Dexterous Hand Manipulation

Door

Hammer

Pen

Locomotion

Unitree Stand

Unitree Walk

Anymal Stand

Autonomous Driving & Navigation

Navigation

Driving

Generalizaton Categories

Our benchmark offers a wide range of generalization categories, including visual appearances, camera views, variations in lighting conditions, scene structures, and cross embodiments settings, thereby providing a thorough evaluation of algorithms' robustness and generalization abilities.

Visual Appearances

In RL-ViGen, different components within the environment can be modified with a wide range of colors. Meanwhile, the dynamic video background is also introduced in challenging setting.

Lighting Changes

Lighting changes is an inevitable occurrence in the real world. Therefore, in order to enable agents to adapt to lighting variations, we provide some interfaces related to lighting, such as altering light intensity, colors, and dynamic shadow changes.

Camera Views

In the real world, the agents have to encounter varied camera configurations, angles, or positions that may deviate from those experienced during training. We offer the access to set the cameras in different angles and distances. In addition, the number of cameras can be adjusted accordingly.

Cross Embodiments

Adapting learned skills and knowledge to different physical bodies or embodiments is essential for an agent to perform well across various platforms. Our benchmark also provides access to modify the embodiment of trained agents in aspect of model types, sizes, and other physical properties.

Scene Structures

Mastering the ability of understanding and adapting to different spatial arrangements and organization patterns within various scenes is crucial for a generalizable agent. Our benchmark enables modifications in scene structure by adjusting maps, patterns, or introducing extra objects.

Experiments

In our benchmark, we assemble 7 leading visual RL algorithms and apply the same unified training and evaluation framework. We investigate the generalization ability of different approaches in RL-ViGen. All agents are trained on the same fixed training environment and evaluate on various unseen scenarios in a zero-shot manner. Here, we have listed a few representative experiments; More details can be founded in our paper.

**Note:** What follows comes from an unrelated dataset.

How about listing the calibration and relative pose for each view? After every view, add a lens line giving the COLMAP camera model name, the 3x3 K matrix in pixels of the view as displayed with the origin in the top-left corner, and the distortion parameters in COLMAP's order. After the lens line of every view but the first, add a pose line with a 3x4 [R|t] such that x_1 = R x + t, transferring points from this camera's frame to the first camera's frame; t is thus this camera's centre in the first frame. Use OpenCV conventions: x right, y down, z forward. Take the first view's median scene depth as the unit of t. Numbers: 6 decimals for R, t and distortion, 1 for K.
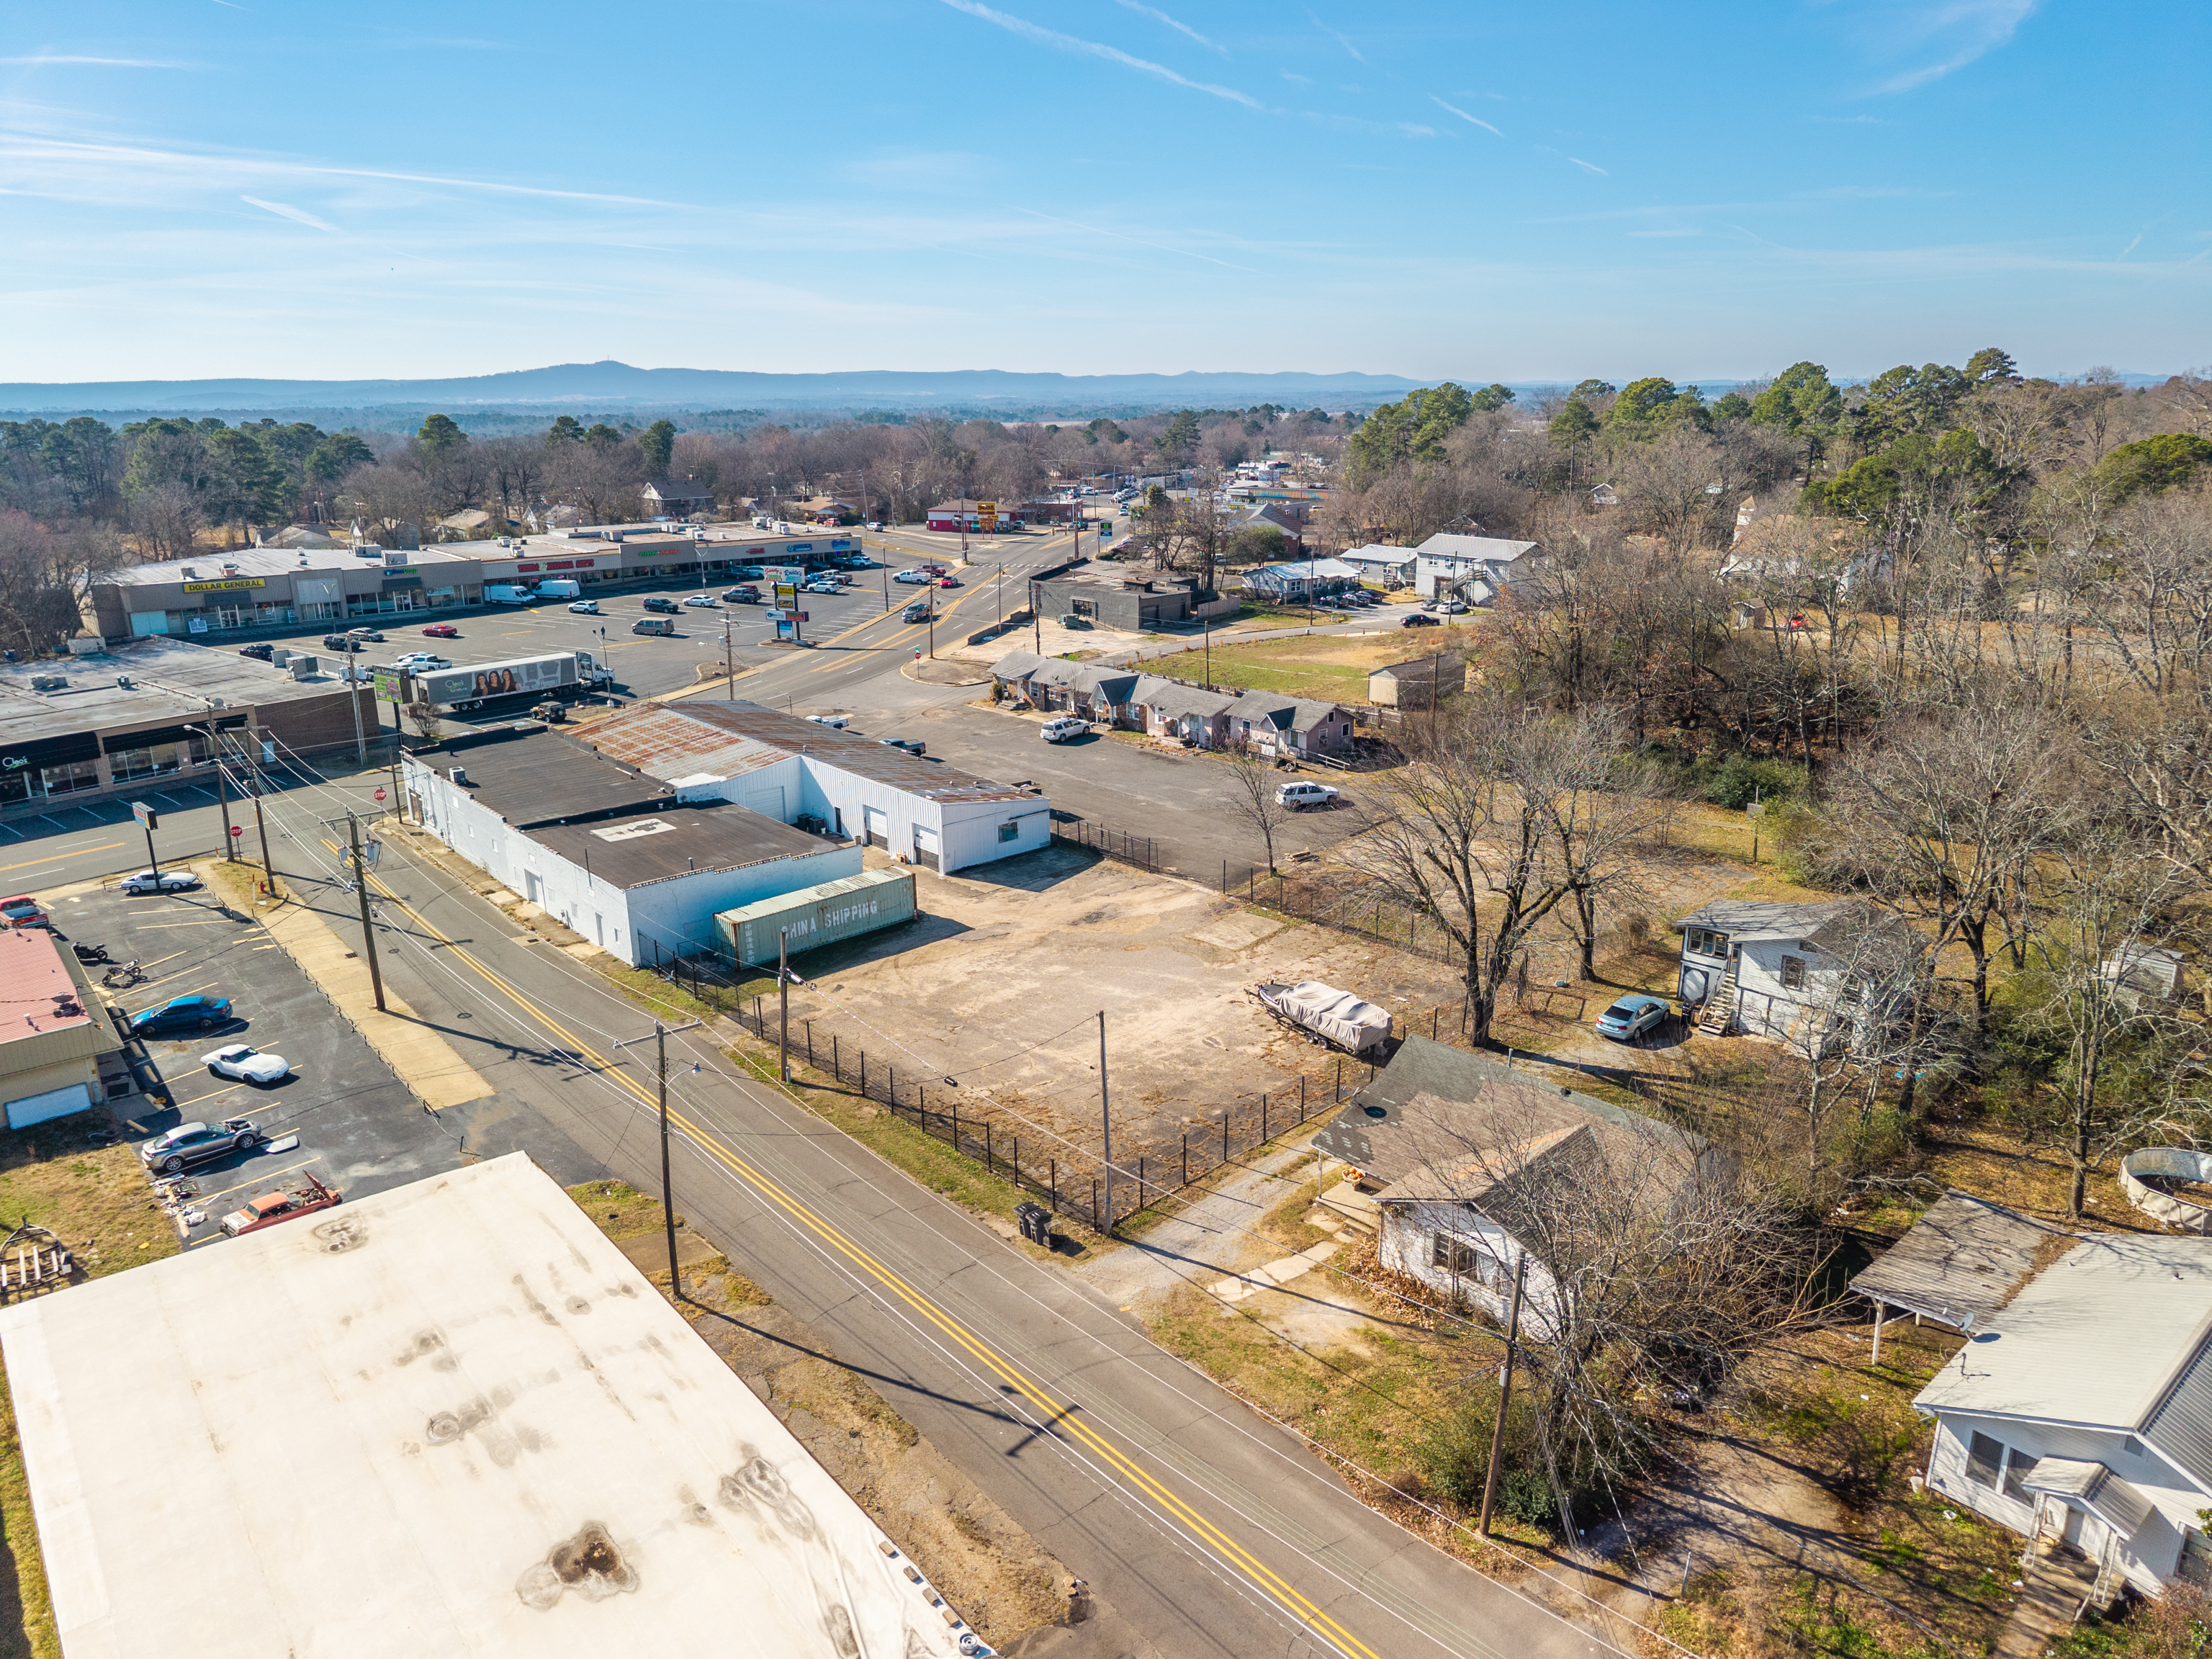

Here, we have listed a few representative experiments to evaluate each algorithm in RL-ViGen. More experimental results and details can be founded in our paper.

Visual Appearances and Lighting Changes

Each generalization algorithm possesses its own unique strengths. Notably, PIE-G demonstrates superior performance with respect to realistic and complex scenarios, while SRM, under significant image frequency variations, exhibits remarkable robustness.

Camera Views

In terms of Camera Views, the exceptional performance of SGQN is largely due to its heavy reliance on saliency maps, which enhances the agent's self-awareness of object geometry and relative positioning.

Scene Structures

For scene structures, the performance of all algorithms fall short of expectations, suggesting that the current visual RL algorithms and generalization approaches are not adequately robust to scene structural changes.